In Western New York, about half of the 98,254 families in Erie and Niagara counties headed by a married couple earn between $50,000 and $100,000 per year, U.S. census data shows. Some families earn less; some more. (Perhaps not surprisingly, single-parent homes fare worse -- for example, of the 36,262 households headed by single moms in the two-county Buffalo Niagara area, most fall into the $25,000- and-under category when it comes to income, data shows.)
Among two-parent households here, though, this pattern seems to be playing out: affluence equals permissiveness and even competitiveness among parents of young children.
"It's an upper middle-class phenomenon," said Dr. Patricia B. Christian, chair of the department of sociology, anthropology and criminal justice at Canisius College. "You do see people going overboard."
Ask a middle-class mom in Western New York and chances are she'll tell you she sees it happening in her own neighborhood.
"People are spending $500 to $700 on their kids' birthdays now," said Weinstein, in Clarence. "I'm not depriving (my kids), but I do want them to make choices."
In Orchard Park, Stefko said she and her husband already feel some pressure from parents in the surrounding neighborhoods, about what toys her son has and what schools and activities he'll attend. They tell her that Miles should already be on wait lists for the "right" places, she said.
"It seems to be kicked up a notch in Orchard Park," said Stefko, 30, who moved to the town a few months ago from Buffalo. "In the city, moms were more laid-back."
"But in my head," she said, "every time I have one of these conversations (with another parent), I'm thinking: Miles is only 2.' "
In a way, observers said, the slacker mom movement -- countercultural and unquantifiable as it is in these early stages -- comes as the natural response to the push for perfection.

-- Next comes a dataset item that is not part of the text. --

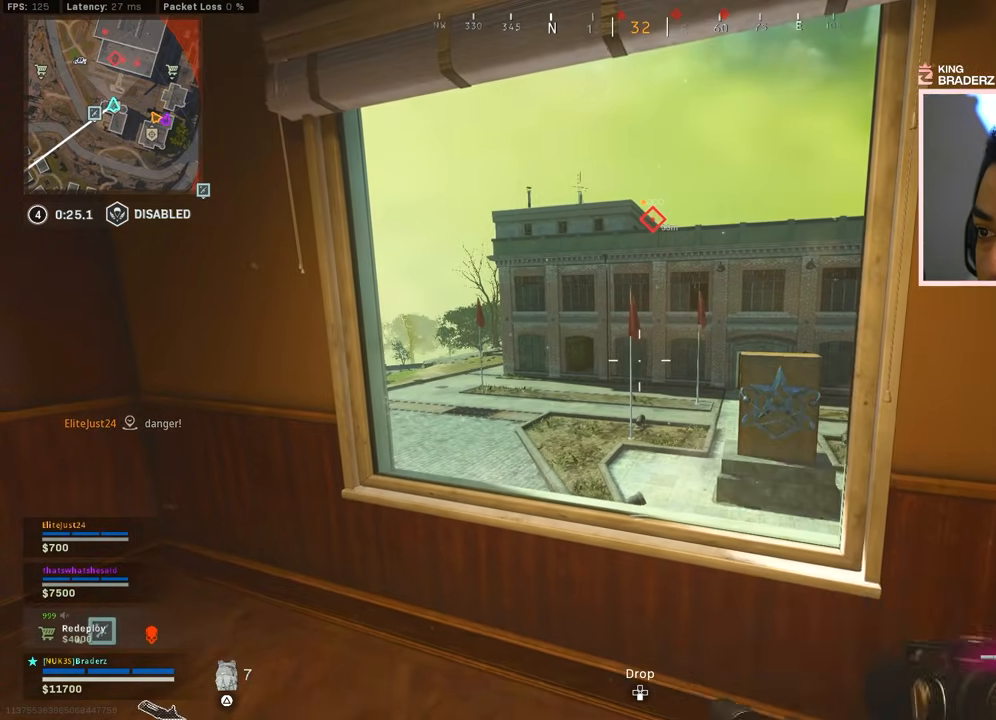
{"buttons": [], "left_stick": "up-left", "right_stick": "center", "events": [[501, "left_stick", "up-left"]]}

"Women have realized that they have put themselves last on their own priority list," said McLeod in Atlanta. "They've created this whole thing in their own minds. I think we will really get to where we have grown when we realize we don't have to throw off the shackles of anything -- true happiness was waiting for us all along."
At Canisius, Christian said the backlash against the idea of perfect motherhood can be viewed as a healthy development.
"Maybe it's a healthy sign," she said. "It's harder for moms -- there is this pressure on women to be these supermoms. That's hard to fight against."
Now, she said, "the pendulum is swinging back."
Christian admits that, if so, such a move would benefit her, as well. She's raising her kids in Kenmore, and she said that her approach is to let them run around and play outside, rather than drive them to lots of activities.
"I guess I'm a slacker mom," she joked.